En la última entrada del libro, todos en la familia han muerto, excepto el hermano y una prima. La casa de la infancia está a la venta. Guillermo decide volver al lugar donde la historia comenzó. Se siente como si entrara disfrazado, reconoce el diseño gastado de la alfombra, las aldabas, los bordes de las ventanas, los pomos de las puertas, imagina la mesa del comedor, las tazas blancas, la mantequillera… Llegado a este punto de la memoria, nos confiesa: «No sé qué sentir».

Y es ese estadio de puro presente lo que al fin nos conmueve.

Lo que aparece en el campo visual no es la digresión. Es la lectura digresiva, no la factura digresiva, lo que crea la digresión y, en su calidad de puro presente, incapaz de ser controlado, moldeado, medido. La digresión es un hermano que no puede leer su vida y la de su hermana con los modos homogéneos. «La solución, la única solución, escribe Pauls, es profundizar el problema, desplegarlo como un mapa».

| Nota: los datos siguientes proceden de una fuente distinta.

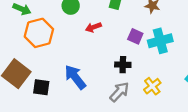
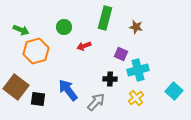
cyan cross: (160, 41) -> (138, 70), moved
gray arrow: (119, 92) -> (96, 102), moved

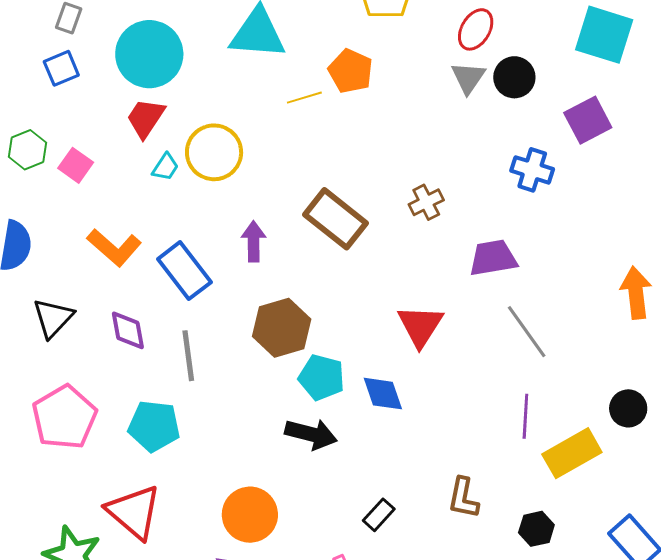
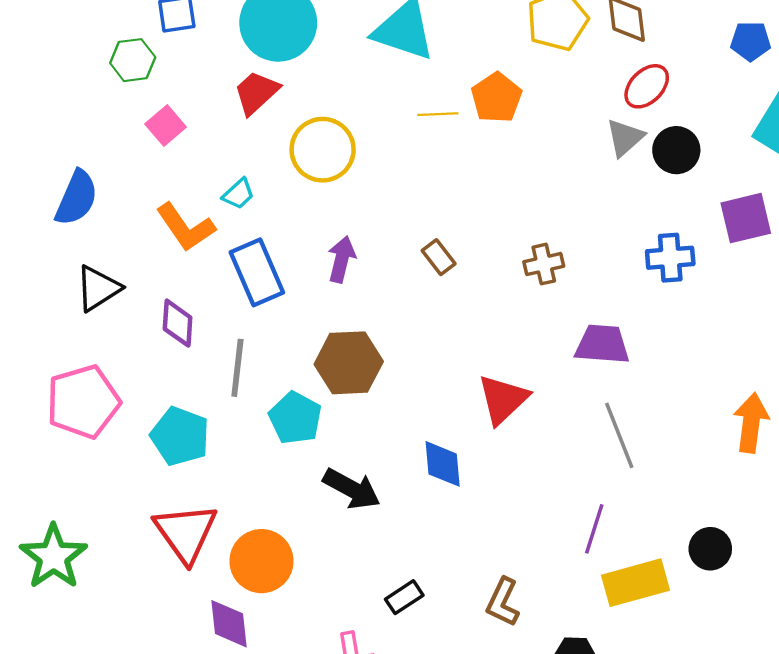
green hexagon: (27, 150) -> (133, 60), moved
cyan trapezoid: (165, 167) -> (238, 194), moved
blue cross: (532, 170) -> (670, 258), turned -36
brown rectangle: (335, 219) -> (439, 257), size x0.5
cyan pentagon: (322, 377) -> (295, 418), moved
red triangle: (134, 512) -> (186, 533), moved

Ayer le escribí a mi profesora de estiramiento para felicitarla porque en sus clases, lejos de dar instrucciones sobre la parte mecánica de los movimientos, describe el hueco que vas a sentir en el sacro al estirar el tobillo hacia abajo y los dedos hacia el cielo. Aunque no sientes ningún hueco, su voz es tan persuasiva que te convence de que sí está ocurriendo, y lo sientes. Espero, a falta de argumentos, haber sido persuasiva. En la entrevista de Youtube Ximena Rivera dice: «La belleza existe y es perturbadora porque puede necesitar que yo no exista para que ella se haga presente y es perturbador que uno no exista para que otro exista».